Ravenous Bugblatter Beast of Traal
I think you just demonstrated that the sorcerer is already uniquely capable of concentrating on two spell effects at once through Twin Spell. And on the wizard side, enchanters get Split Enchantment.
The Sorcerer can not have up two Concentration spells. Ever.

IF the Sorcerer picks a particular metamagic, they can have up two instances of the same spell, from a very limited selection of spells (single target only), cast with the same slot.

That last bit is a limitation too - session before last we had our sorcerer with Invisibility on himself and our rogue as they were split from the rest of the party. They got split up by circumstances and the sorcerer had becoem visible. He couldn't re-invisible himself without dropping it on the rogue, since the rogue was out of line of sight and couldn't be a target for a recasting.

So the sorcerer right now has a small taste of what it's like. But they can't have two different spells up, and which spell it can be is quite limited which is a big deal with the limited spells known of the Sorc. What they do now is really far from "Sorcerers can manage to Concentrate on two spells".
 

dave2008

Legend
If I were writing a feat to grant double concentration, that's pretty much exactly how I'd have done it.

________________________

● WRITTEN INSTRUCTION: Update the stretch of the forum post from "The Sorcerer can" through "the same slot." by putting "Focus" in place of "Concentration". Base every answer solely on the forum post.

________________________

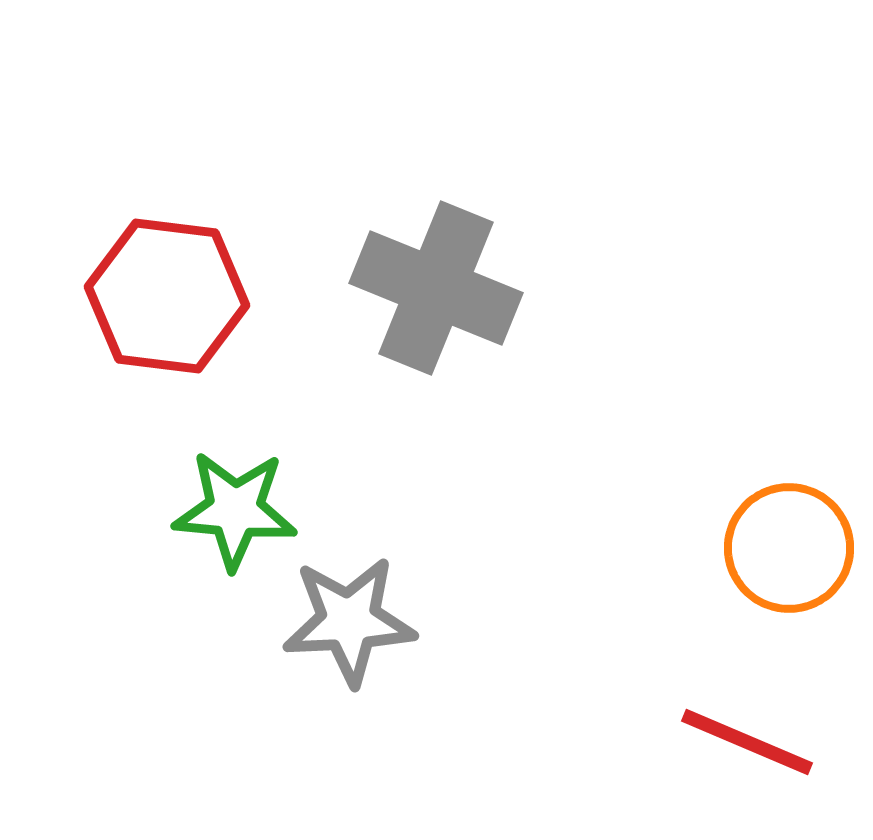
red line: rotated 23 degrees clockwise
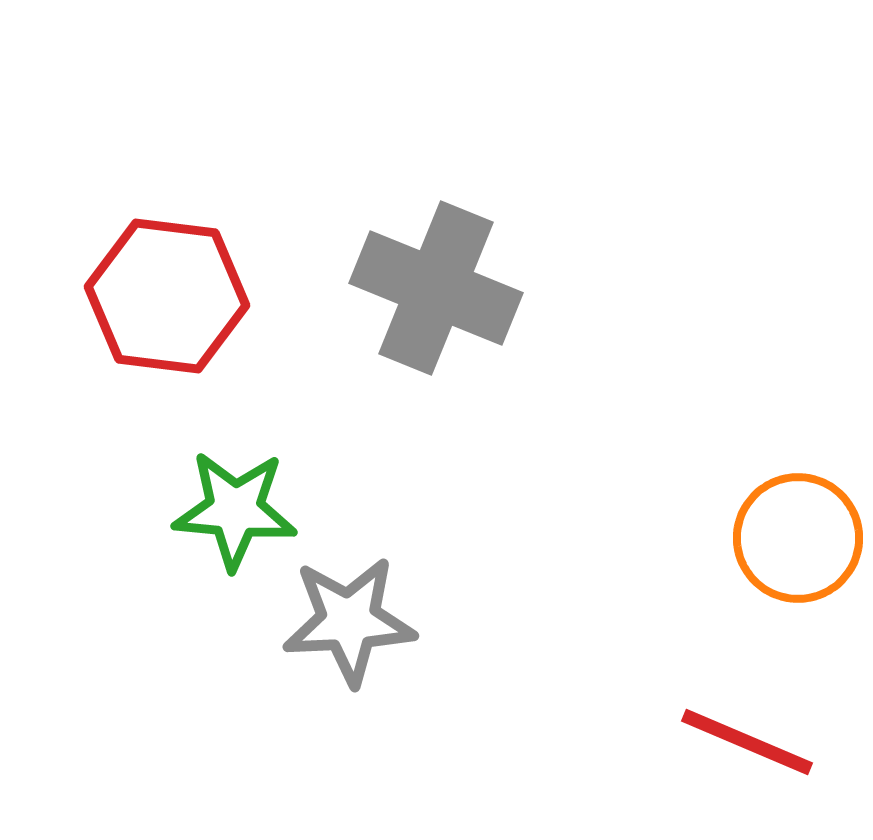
orange circle: moved 9 px right, 10 px up
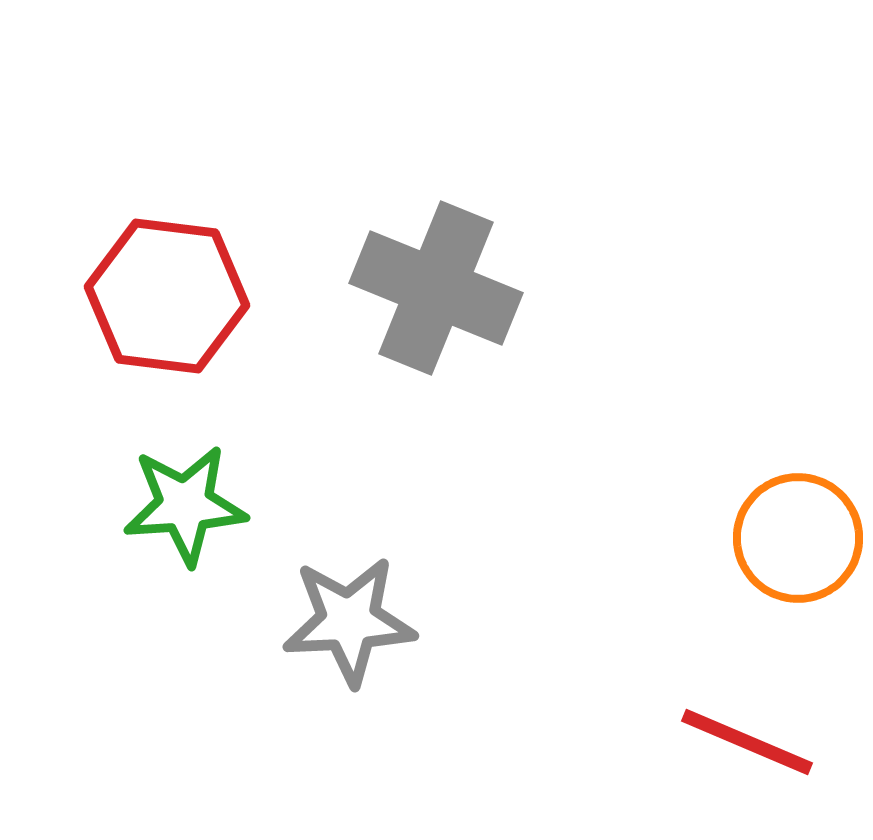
green star: moved 50 px left, 5 px up; rotated 9 degrees counterclockwise
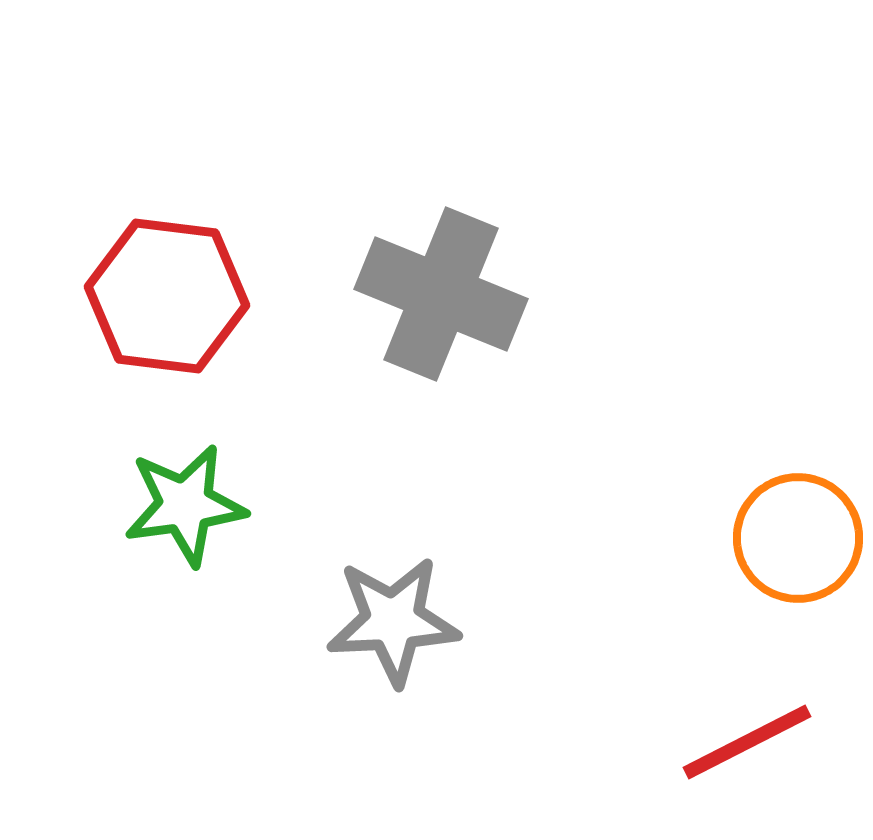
gray cross: moved 5 px right, 6 px down
green star: rotated 4 degrees counterclockwise
gray star: moved 44 px right
red line: rotated 50 degrees counterclockwise
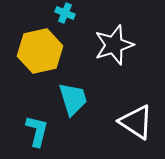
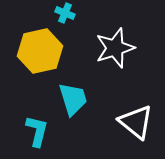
white star: moved 1 px right, 3 px down
white triangle: rotated 6 degrees clockwise
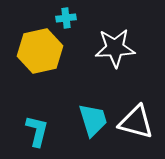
cyan cross: moved 1 px right, 5 px down; rotated 30 degrees counterclockwise
white star: rotated 15 degrees clockwise
cyan trapezoid: moved 20 px right, 21 px down
white triangle: rotated 24 degrees counterclockwise
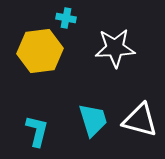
cyan cross: rotated 18 degrees clockwise
yellow hexagon: rotated 6 degrees clockwise
white triangle: moved 4 px right, 2 px up
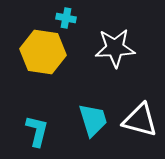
yellow hexagon: moved 3 px right, 1 px down; rotated 15 degrees clockwise
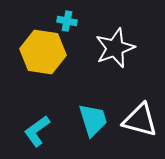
cyan cross: moved 1 px right, 3 px down
white star: rotated 18 degrees counterclockwise
cyan L-shape: rotated 140 degrees counterclockwise
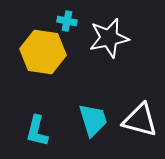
white star: moved 6 px left, 10 px up; rotated 9 degrees clockwise
cyan L-shape: rotated 40 degrees counterclockwise
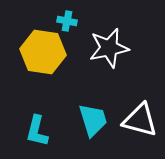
white star: moved 10 px down
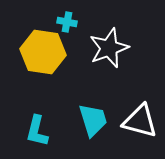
cyan cross: moved 1 px down
white star: rotated 9 degrees counterclockwise
white triangle: moved 1 px down
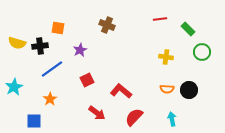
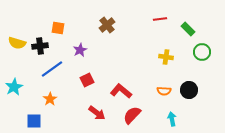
brown cross: rotated 28 degrees clockwise
orange semicircle: moved 3 px left, 2 px down
red semicircle: moved 2 px left, 2 px up
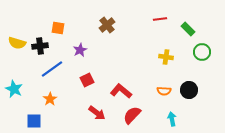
cyan star: moved 2 px down; rotated 18 degrees counterclockwise
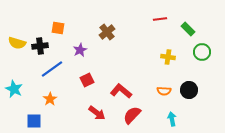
brown cross: moved 7 px down
yellow cross: moved 2 px right
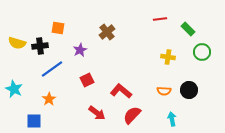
orange star: moved 1 px left
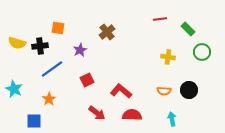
red semicircle: rotated 48 degrees clockwise
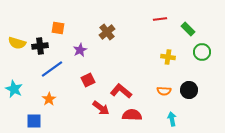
red square: moved 1 px right
red arrow: moved 4 px right, 5 px up
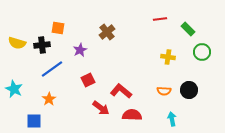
black cross: moved 2 px right, 1 px up
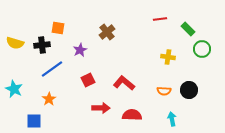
yellow semicircle: moved 2 px left
green circle: moved 3 px up
red L-shape: moved 3 px right, 8 px up
red arrow: rotated 36 degrees counterclockwise
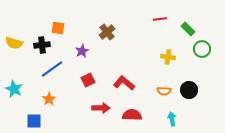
yellow semicircle: moved 1 px left
purple star: moved 2 px right, 1 px down
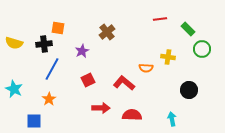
black cross: moved 2 px right, 1 px up
blue line: rotated 25 degrees counterclockwise
orange semicircle: moved 18 px left, 23 px up
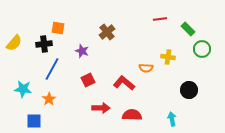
yellow semicircle: rotated 66 degrees counterclockwise
purple star: rotated 24 degrees counterclockwise
cyan star: moved 9 px right; rotated 18 degrees counterclockwise
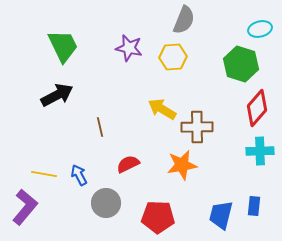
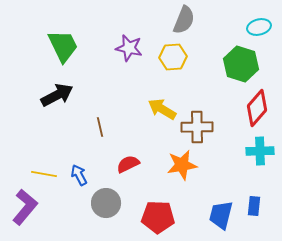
cyan ellipse: moved 1 px left, 2 px up
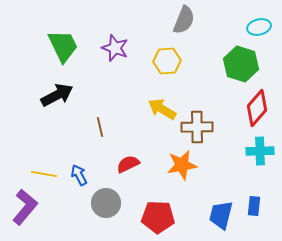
purple star: moved 14 px left; rotated 8 degrees clockwise
yellow hexagon: moved 6 px left, 4 px down
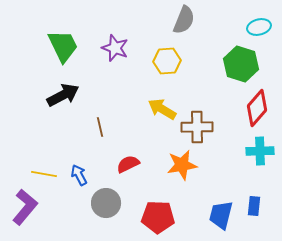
black arrow: moved 6 px right
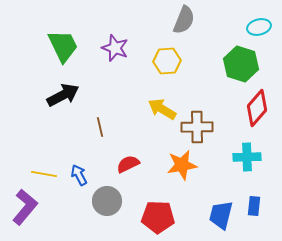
cyan cross: moved 13 px left, 6 px down
gray circle: moved 1 px right, 2 px up
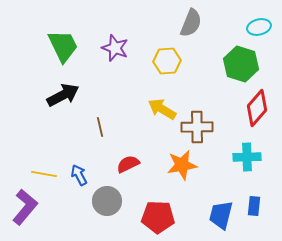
gray semicircle: moved 7 px right, 3 px down
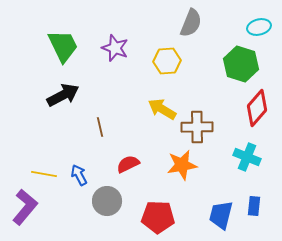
cyan cross: rotated 24 degrees clockwise
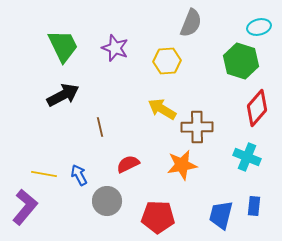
green hexagon: moved 3 px up
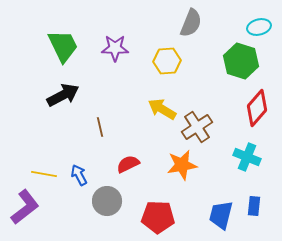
purple star: rotated 20 degrees counterclockwise
brown cross: rotated 32 degrees counterclockwise
purple L-shape: rotated 12 degrees clockwise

________________________

● RESPONSE TO THIS EXERCISE:
The Sorcerer can not have up two Focus spells. Ever.

IF the Sorcerer picks a particular metamagic, they can have up two instances of the same spell, from a very limited selection of spells (single target only), cast with the same slot.